Após a repercussão da fala, a vereadora tentou voltar atrás. Pediu direito de resposta, reformulou suas palavras e alegou que se referia à reação da população. A tentativa de contornar a situação soou como recuo estratégico, numa movimentação vista como tentativa de constranger o presidente e reverter a própria narrativa criada segundos antes.

Brisa também tentou impor ao presidente responsabilidades que ele não possui, insinuando que Eriko Jácome teria poder para interferir politicamente no processo de cassação. A mensagem insinuada reforçou ainda mais a pressão exercida sobre a Mesa Diretora em pleno plenário.
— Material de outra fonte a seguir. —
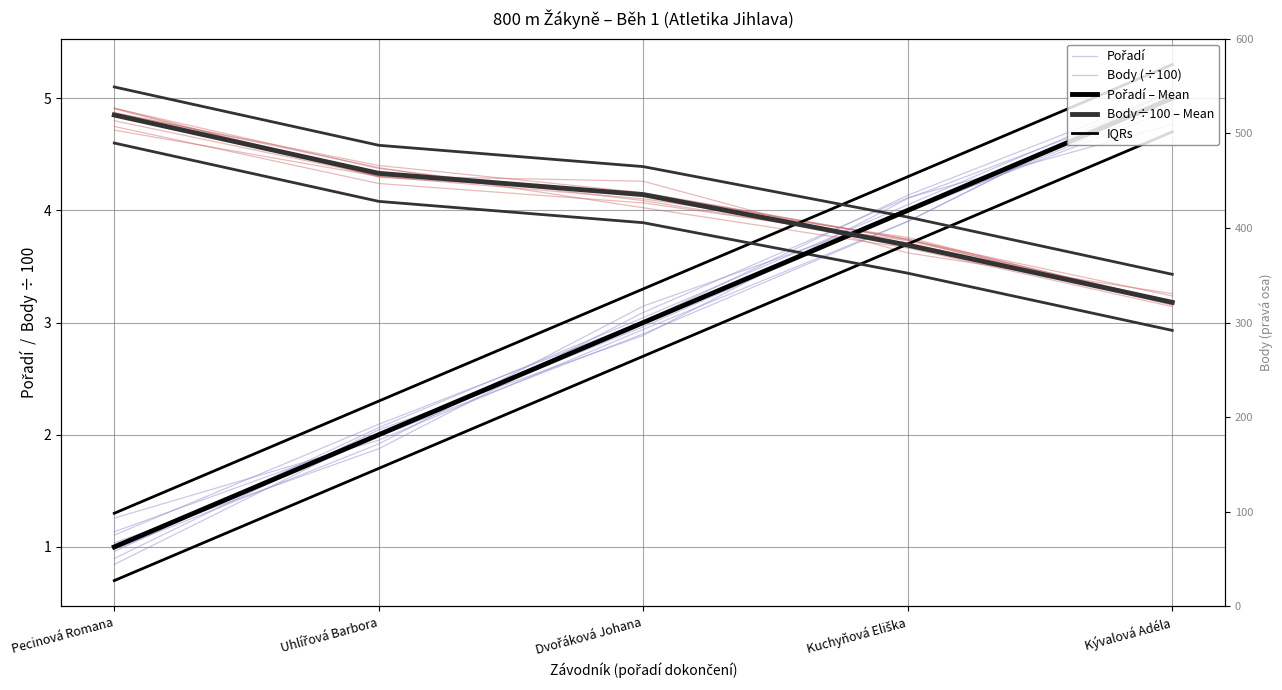

What is the smallest value displayed?

0.7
Com postura serena, mas firme, o presidente Eriko respondeu ao ataque, deixando claro que não se utilizaria da presidência para manipular ou interferir em qualquer procedimento interno. Ele ressaltou que respeita a função, a instituição e o voto de cada vereador, reafirmando que sempre se submeterá à decisão do plenário.
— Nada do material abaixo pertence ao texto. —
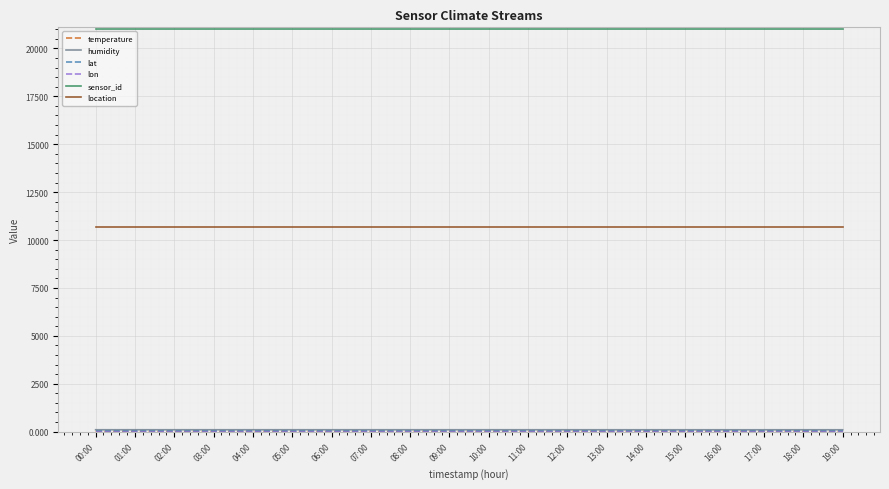

What is the maximum value shown in the chart?

21037.0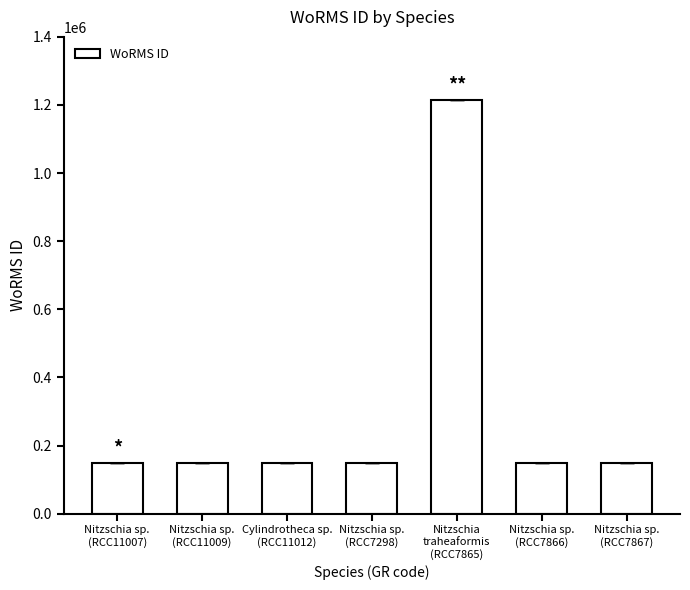

What is the smallest value displayed?

149003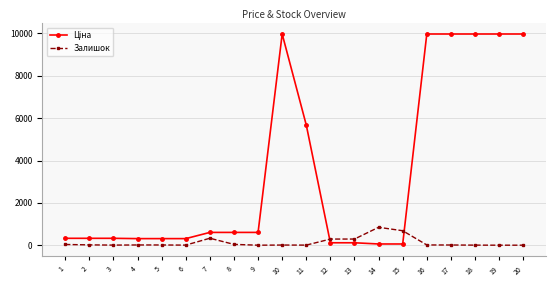

True or false: Залишок has more than 0 points higher than both neighbors.

True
Em meio ao debate acalorado, a vereadora Samanda Alves também entrou em cena. Sentando-se ao lado do presidente, insinuou que ele teria influência sobre processos internos, inclusive sobre a possível cassação de mandatos. A acusação elevou ainda mais a tensão no ambiente e buscou reforçar o discurso de ingerência política.

A resposta de Eriko veio na mesma linha de firmeza: rejeitou qualquer insinuação de manipulação, destacou que nenhum parlamentar será influenciado e reforçou que a Mesa Diretora não aceitará ataques pessoais, distorções ou tentativas de desacato. A fala ecoou no plenário como um recado direto contra a escalada de tensionamento.

Ao encerrar o debate, o presidente deixou clara sua posição institucional: “Não interfiro e jamais interferirei no voto de nenhum vereador desta Casa. Cada parlamentar está aqui pelo direito que recebeu do povo.” A declaração final selou um dos momentos mais tensos e emblemáticos do Legislativo natalense neste ano.